The UK courts have been asked to assess the democratic quality of consultation exercises on a number of occasions. A recent case summarised the position, endorsing a series of rules known as the Gunning or Sedley Principles. These (quite reasonably) require that: (i) consultation must take place when the proposal is still at a formative stage; (ii) sufficient reasons must be put forward for the proposal to allow for intelligent consideration and response; (iii) adequate time must be given for consideration and response; and (iv) the product of consultation must be conscientiously taken into account. However in an important, recent decision in the Supreme Court the judges avoided the suggestion that there is any general common law duty to consult or that consultation should follow any particular format. Context is everything; the majority of the Supreme Court took the view that their role here is less concerned with opening up a public space for political participation than with protecting individuals where a right, an interest, or a legitimate expectation engages a more conventional idea of fairness.

This leaves public bodies with lots of discretion about how and who they consult. While there is plenty of guidance on good practice, and a superb handbook detailing 57 imaginative methods of engaging, Government is not always open to following this. Too often consultation involves simply a link to a .pdf document and a general invitation to respond. Indeed the UK Government’s two page document “Consultation Principles 2016” presents remarkably modest proposals. The eleven principles offered therein range from advice to use plain English, to a suggestion that consultees be given enough information to make an informed response, to a recommendation that agreement be sought before publication. This has led some critics to complain of distortions in the process, and even that the potential of consultation to reinvigorate democratic engagement is being wasted.

It is suggested that sometimes government consultation can muzzle views through a sort of participatory disempowerment whereby the existence of an official consultation exercise closes off further, alternative, or subaltern voices who are silenced by an official depiction of “the public” and the views garnered there. These official constructions of “the public” and of “community” and citizenship” can be made up quite arbitrarily, and may well privilege self-selected and more articulate groups of residents or activists. Nevertheless the views produced here come to be seen as neutral, or as valid “local knowledge” that can be given priority. This can operate to deplete the civic imagination rather than facilitate it.

WORK ITEM: List every requirement that the excerpt on government consultation gives under the Gunning or Sedley Principles.

RECORDED INFORMATION:
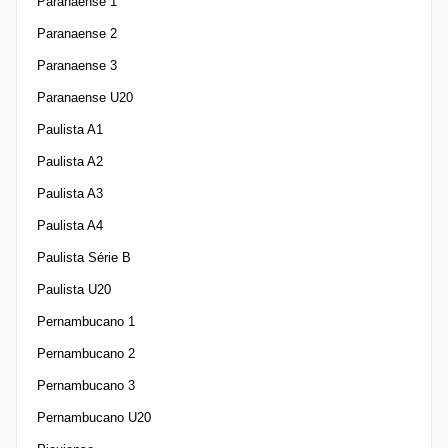
Paranaense 1
Paranaense 2
Paranaense 3
Paranaense U20
Paulista A1
Paulista A2
Paulista A3
Paulista A4
Paulista Série B
Paulista U20
Pernambucano 1
Pernambucano 2
Pernambucano 3
Pernambucano U20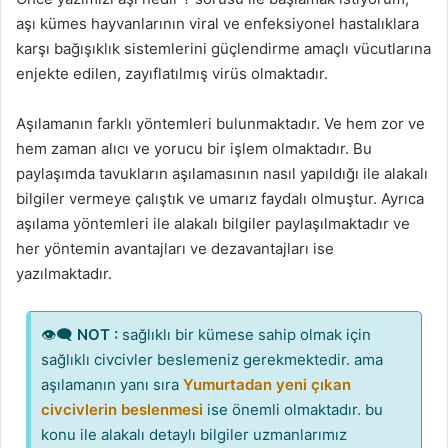
aşı kümes hayvanlarının viral ve enfeksiyonel hastalıklara
karşı bağışıklık sistemlerini güçlendirme amaçlı vücutlarına
enjekte edilen, zayıflatılmış virüs olmaktadır.
Aşılamanın farklı yöntemleri bulunmaktadır. Ve hem zor ve
hem zaman alıcı ve yorucu bir işlem olmaktadır. Bu
paylaşımda tavukların aşılamasının nasıl yapıldığı ile alakalı
bilgiler vermeye çalıştık ve umarız faydalı olmuştur. Ayrıca
aşılama yöntemleri ile alakalı bilgiler paylaşılmaktadır ve
her yöntemin avantajları ve dezavantajları ise
yazılmaktadır.
👁‍🗨
NOT :
sağlıklı bir kümese sahip olmak için
sağlıklı civcivler beslemeniz gerekmektedir. ama
aşılamanın yanı sıra
Yumurtadan yeni çıkan
civcivlerin beslenmesi
ise önemli olmaktadır. bu
konu ile alakalı detaylı bilgiler uzmanlarımız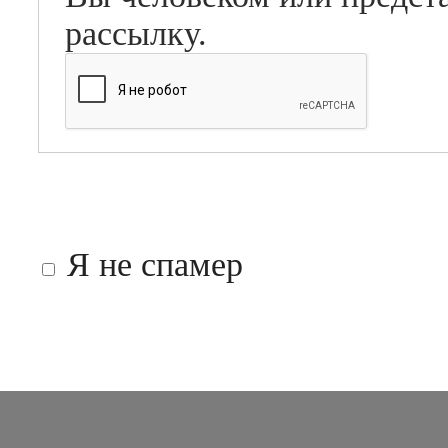
рассылку.
Я не спамер
Я спамер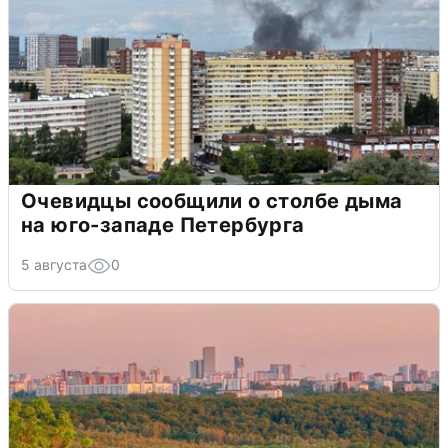
Очевидцы сообщили о столбе дыма
на юго-западе Петербурга
5 августа
0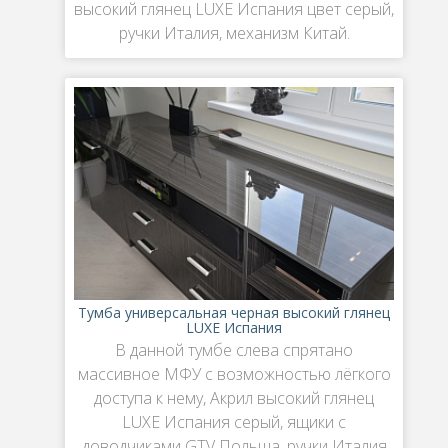
высокий глянец LUXE Испания цвет серый,
ручки Италия, механизм Китай.
Тумба универсальная черная высокий глянец
LUXE Испания
В данной тумбе слева спрятано
массивное МФУ с возможностью лёгкого
доступа к нему, Акрил высокий глянец
LUXE Испания серый, ящики с
доводчиками GTV Польша, ручки Италия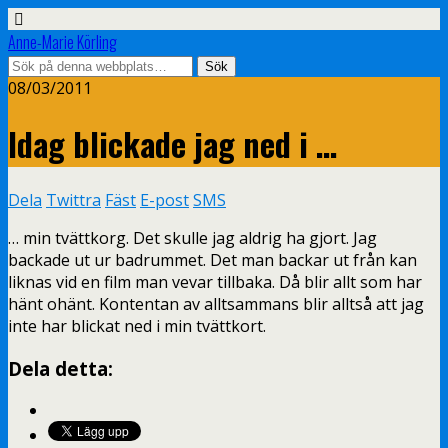
Anne-Marie Körling
08/03/2011
Idag blickade jag ned i …
Dela
Twittra
Fäst
E-post
SMS
… min tvättkorg. Det skulle jag aldrig ha gjort. Jag
backade ut ur badrummet. Det man backar ut från kan
liknas vid en film man vevar tillbaka. Då blir allt som har
hänt ohänt. Kontentan av alltsammans blir alltså att jag
inte har blickat ned i min tvättkort.
Dela detta: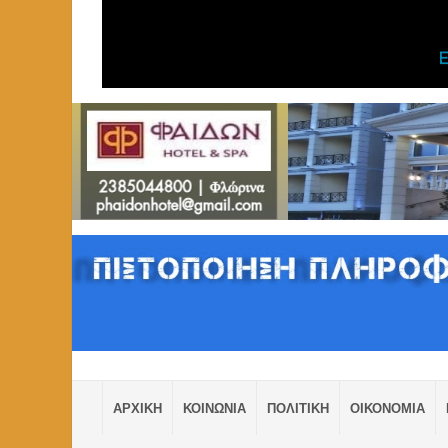
ΑΡΧΙΚΗ
ΚΟΙΝΩΝΙΑ
ΠΟΛΙΤΙΚΗ
ΟΙΚΟΝΟΜΙΑ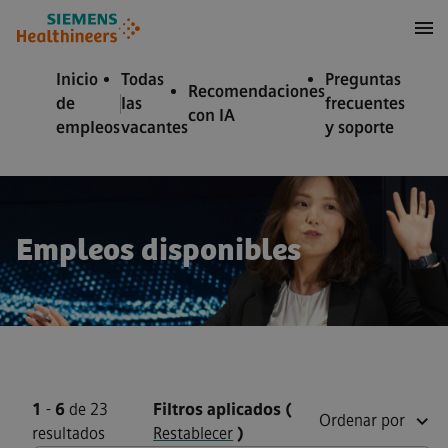
 contenido
 pie de página
Inicio
Todas
Preguntas
Recomendaciones
de
las
frecuentes
con IA
empleos
vacantes
y soporte
Empleos disponibles
1
-
6
de 23
Filtros aplicados
(
Ordenar por
resultados
Restablecer
)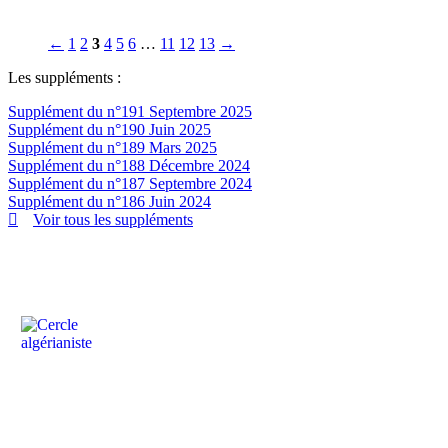
←
1
2
3
4
5
6
…
11
12
13
→
Les suppléments :
Supplément du n°191 Septembre 2025
Supplément du n°190 Juin 2025
Supplément du n°189 Mars 2025
Supplément du n°188 Décembre 2024
Supplément du n°187 Septembre 2024
Supplément du n°186 Juin 2024
Voir tous les suppléments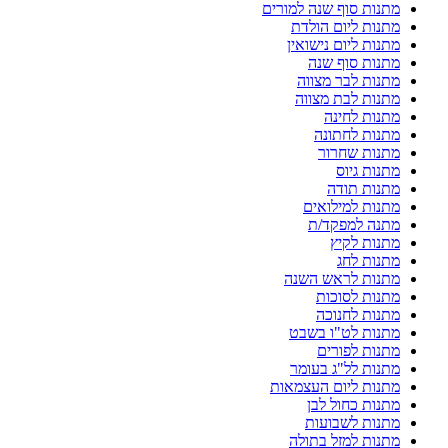
מתנות סוף שנה למורים
מתנות ליום הולדת
מתנות ליום נישואין
מתנות סוף שנה
מתנות לבר מצווה
מתנות לבת מצווה
מתנות לחינה
מתנות לחתונה
מתנות שחרור
מתנות גיוס
מתנות תודה
מתנות למילואים
מתנה למפקד/ת
מתנות לקיץ
מתנות לחג
מתנות לראש השנה
מתנות לסוכות
מתנות לחנוכה
מתנות לט"ו בשבט
מתנות לפורים
מתנות לל"ג בעומר
מתנות ליום העצמאות
מתנות כחול לבן
מתנות לשבועות
מתנות למזל בתולה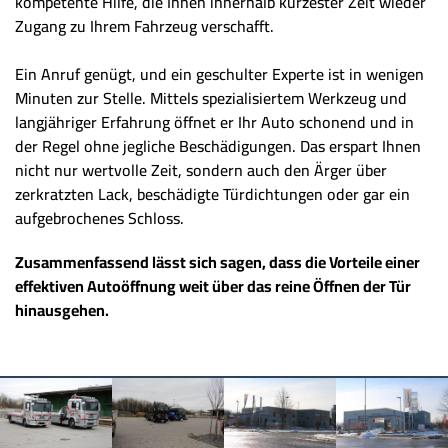
kompetente Hilfe, die Ihnen innerhalb kürzester Zeit wieder
Zugang zu Ihrem Fahrzeug verschafft.
Ein Anruf genügt, und ein geschulter Experte ist in wenigen
Minuten zur Stelle. Mittels spezialisiertem Werkzeug und
langjähriger Erfahrung öffnet er Ihr Auto schonend und in
der Regel ohne jegliche Beschädigungen. Das erspart Ihnen
nicht nur wertvolle Zeit, sondern auch den Ärger über
zerkratzten Lack, beschädigte Türdichtungen oder gar ein
aufgebrochenes Schloss.
Zusammenfassend lässt sich sagen, dass die Vorteile einer
effektiven Autoöffnung weit über das reine Öffnen der Tür
hinausgehen.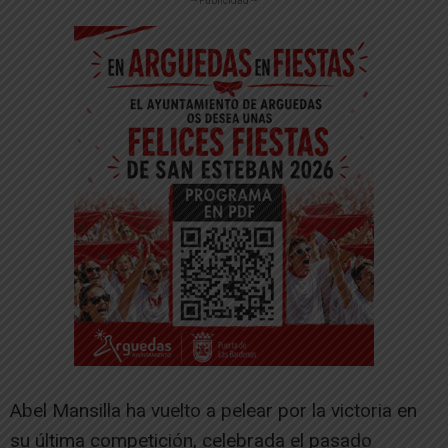
-- Publicidad --
Abel Mansilla ha vuelto a pelear por la victoria en
su última competición, celebrada el pasado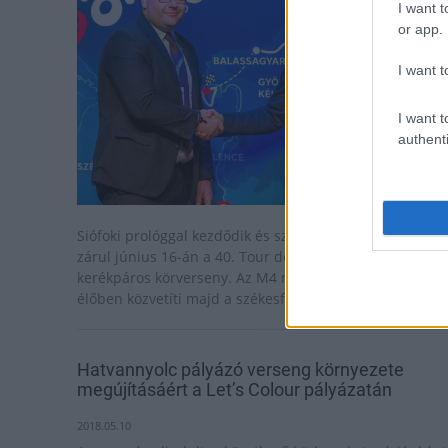
I want t
or app.
I want t
I want t
authenti
Siófoki prológgal kezdődik és székesfehérvári befutóval
zárul június 16-án a 40. Tour de Hongrie országúti
kerékpáros körverseny. Az M4 mellett az Eurosport is
élőben közvetíti majd a székesfehérvári befutót.
Hatvannyolc pályázó verseng környezete
megújításáért a Let’s Colour pályázatán
2018.05.10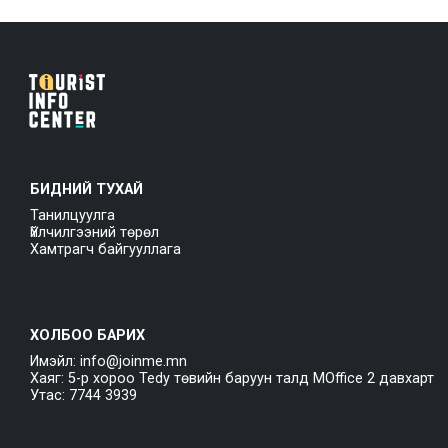
БИДНИЙ ТУХАЙ
Танилцуулга
Үйлчилгээний төрөл
Хамтрагч байгууллага
ХОЛБОО БАРИХ
Имэйл: info@joinme.mn
Хаяг: 5-р хороо Tedy төвийн баруун талд MOffice 2 давхарт
Утас: 7744 3939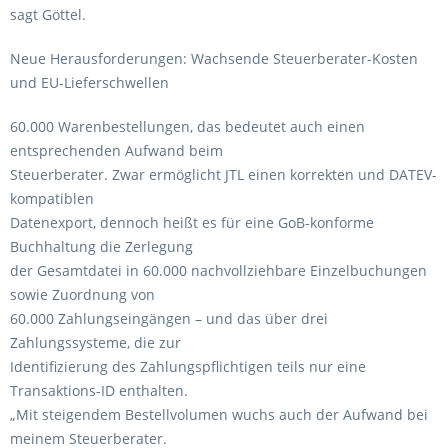
sagt Göttel.
Neue Herausforderungen: Wachsende Steuerberater-Kosten
und EU-Lieferschwellen
60.000 Warenbestellungen, das bedeutet auch einen
entsprechenden Aufwand beim
Steuerberater. Zwar ermöglicht JTL einen korrekten und DATEV-
kompatiblen
Datenexport, dennoch heißt es für eine GoB-konforme
Buchhaltung die Zerlegung
der Gesamtdatei in 60.000 nachvollziehbare Einzelbuchungen
sowie Zuordnung von
60.000 Zahlungseingängen – und das über drei
Zahlungssysteme, die zur
Identifizierung des Zahlungspflichtigen teils nur eine
Transaktions-ID enthalten.
„Mit steigendem Bestellvolumen wuchs auch der Aufwand bei
meinem Steuerberater.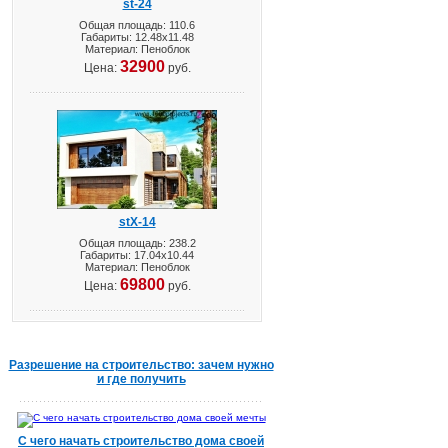
st-24
Общая площадь: 110.6
Габариты: 12.48х11.48
Материал: Пеноблок
32900
Цена:
руб.
stX-14
Общая площадь: 238.2
Габариты: 17.04х10.44
Материал: Пеноблок
69800
Цена:
руб.
Разрешение на строительство: зачем нужно
и где получить
С чего начать строительство дома своей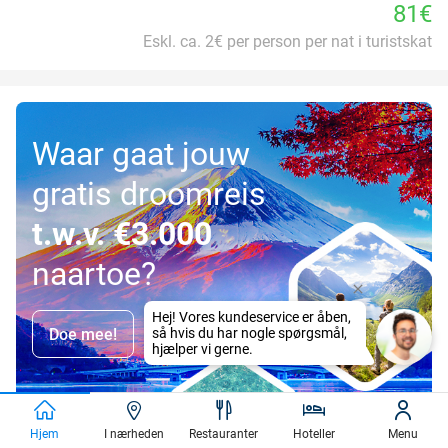
81€
Eskl. ca. 2€ per person per nat i turistskat
Waar gaat jouw
gratis droomreis
t.w.v. €3.000
naartoe?
Doe mee!
Hjem
I nærheden
Restauranter
Hoteller
Menu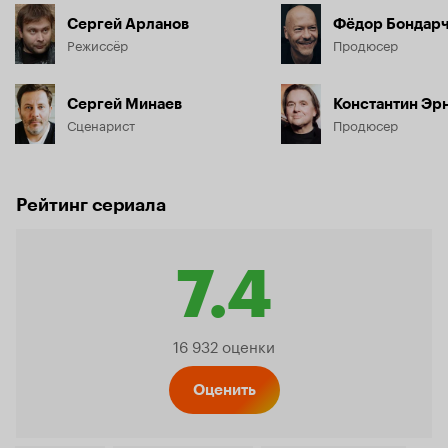
Сергей Арланов
Фёдор Бондар
Режиссёр
Продюсер
Сергей Минаев
Константин Эр
Сценарист
Продюсер
Рейтинг сериала
7.4
Рейтинг
16 932 оценки
Кинопо
Оценить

ANSWER FOR THIS EXERCISE:
- Consultation must take place when the proposal is still at a formative stage.
- Sufficient reasons must be put forward for the proposal to allow for intelligent consideration and response.
- Adequate time must be given for consideration and response.
- The product of consultation must be conscientiously taken into account.